En tant qu’industriel pharmaceutique, quelle pourrait être implication dans la mise en œuvre du PFMG ?
Virginie Lasserre : De nombreuses opportunités de collaborations sont possibles. L’idée est d’identifier comment nous pouvons mutualiser nos ressources et nos budgets sur des objectifs communs partagés. Jusqu’ici la place des industriels dans ce plan est demeurée assez floue, mais à présent que les acteurs chargés de la coordination ont obtenu le feu vert gouvernemental pour avancer, nous espérons que cette réflexion d’ouverture vers un consortium public-privé va pouvoir réellement démarrer.
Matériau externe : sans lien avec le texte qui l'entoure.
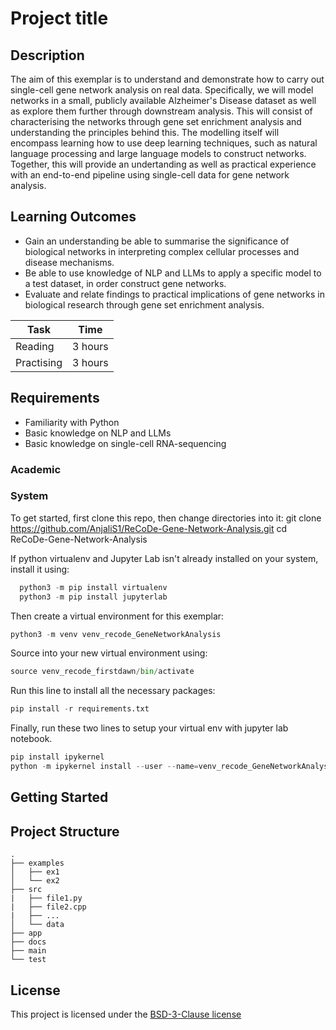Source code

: <!-- Your Project title, make it sound catchy! -->

# Project title

<!-- Provide a short description to your project -->

## Description

The aim of this exemplar is to understand and demonstrate how to carry out single-cell gene network analysis on real data. Specifically, we will model networks in a small, publicly available Alzheimer's Disease dataset as well as explore them further through downstream analysis. This will consist of characterising the networks through gene set enrichment analysis and understanding the principles behind this. The modelling itself will encompass learning how to use deep learning techniques, such as natural language processing and large language models to construct networks. Together, this will provide an undertanding as well as practical experience with an end-to-end pipeline using single-cell data for gene network analysis.

<!-- What should the students going through your exemplar learn -->

## Learning Outcomes

- Gain an understanding be able to summarise the significance of biological networks in interpreting complex cellular processes and disease mechanisms.
- Be able to use knowledge of NLP and LLMs to apply a specific model to a test dataset, in order construct gene networks.
- Evaluate and relate findings to practical implications of gene networks in biological research through gene set enrichment analysis.

<!-- How long should they spend reading and practising using your Code.
Provide your best estimate -->

| Task       | Time    |
| ---------- | ------- |
| Reading    | 3 hours |
| Practising | 3 hours |

## Requirements

<!--
-->
- Familiarity with Python
- Basic knowledge on NLP and LLMs
- Basic knowledge on single-cell RNA-sequencing


### Academic

<!-- List the system requirements and how to obtain them, that can be as simple
as adding a hyperlink to as detailed as writting step-by-step instructions.
How detailed the instructions should be will vary on a case-by-case basis.

Here are some examples:

- 50 GB of disk space to hold Dataset X
- Anaconda
- Python 3.11 or newer
- Access to the HPC
-->

### System

<!-- Instructions on how the student should start going through the exemplar.

Structure this section as you see fit but try to be clear, concise and accurate
when writing your instructions.

For example:
Start by watching the introduction video,
then study Jupyter notebooks 1-3 in the `intro` folder
and attempt to complete exercise 1a and 1b.

Once done, start going through through the PDF in the `main` folder.
By the end of it you should be able to solve exercises 2 to 4.

A final exercise can be found in the `final` folder.

Solutions to the above can be found in `solutions`.
-->

To get started, first clone this repo, then change directories into it:
git clone https://github.com/AnjaliS1/ReCoDe-Gene-Network-Analysis.git
cd ReCoDe-Gene-Network-Analysis

If python virtualenv and Jupyter Lab isn't already installed on your system, install it using:
```python
  python3 -m pip install virtualenv
  python3 -m pip install jupyterlab
```
Then create a virtual environment for this exemplar:
```python
python3 -m venv venv_recode_GeneNetworkAnalysis
```
Source into your new virtual environment using:
```python
source venv_recode_firstdawn/bin/activate
```
Run this line to install all the necessary packages:
```python
pip install -r requirements.txt
```
Finally, run these two lines to setup your virtual env with jupyter lab notebook.
```python
pip install ipykernel
python -m ipykernel install --user --name=venv_recode_GeneNetworkAnalysis
```



## Getting Started

<!-- An overview of the files and folder in the exemplar.
Not all files and directories need to be listed, just the important
sections of your project, like the learning material, the code, the tests, etc.

A good starting point is using the command `tree` in a terminal(Unix),
copying its output and then removing the unimportant parts.

You can use ellipsis (...) to suggest that there are more files or folders
in a tree node.

-->

## Project Structure

```log
.
├── examples
│   ├── ex1
│   └── ex2
├── src
|   ├── file1.py
|   ├── file2.cpp
|   ├── ...
│   └── data
├── app
├── docs
├── main
└── test
```

<!-- Change this to your License. Make sure you have added the file on GitHub -->

## License

This project is licensed under the [BSD-3-Clause license](LICENSE.md)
Mohamed-Ramzi Temanni : A titre d’exemple, au Royaume-Uni, Janssen est partie prenante, avec plusieurs autres industriels pharmaceutiques, d’un consortium autour de UK Biobank, qui devrait disposer en fin d’année de 500 000 échantillons. Nous travaillons ensemble sur la génération de données, et partant de là, chaque partenaire pharmaceutique essaye de répondre à ses propres questions. De ce consortium a émergé au sein de la R&D globale de Janssen une réelle expertise de l’exploration, de la gestion et de l’analyse des données, et nous pensons que cette expertise peut être utile au PFMG.
Vous venez d’annoncer une collaboration de recherche de trois ans avec l’Institut Pasteur et l’AP-HP, pour améliorer la compréhension des voies de signalisation impliquées dans les maladies inflammatoires chroniques. Comment celle-ci s’articule-t-elle avec la stratégie de R&D globale de Janssen ?
Mohamed-Ramzi-Temanni : Au niveau global, nos équipes de data science travaillent avec les équipes de R&D dans les différentes aires thérapeutiques pour comprendre quelles sont leurs problématiques et leurs questionnements, et nos partenariats « locaux » vont aider à répondre à ces questions. Nous faisons en sorte que ces partenariats soient gagnant-gagnant. Ainsi dans le champ des maladies inflammatoires, qui sont extrêmement complexes, l’important n’est pas seulement l’accès aux données mais aussi à l’expertise méthodologique, médicale et clinique. La génomique peut nous permettre d’identifier des marqueurs mais cela n’explique pas tout : nous avons besoin d’expertises multidisciplinaires pour améliorer la compréhension. L’Institut Pasteur est un centre mondialement reconnu en immunologie, et avec en plus l’appui de l’AP-HP, nous bénéficions d’un écosystème complet et pluridisciplinaire, où tous les acteurs sont impliqués. L’orientation de ce partenariat sera amenée à évoluer en fonction des nouvelles questions qui émergeront.
Propos recueillis par Julie Wierzbicki
(1) Retrouvez un point complet sur les enjeux et l’avancement du Plan France Médecine Génomique 2025 dans Pharmaceutiques n°284 (février 2021). Le financement du collecteur-analyseur de données a été validé en mars dernier.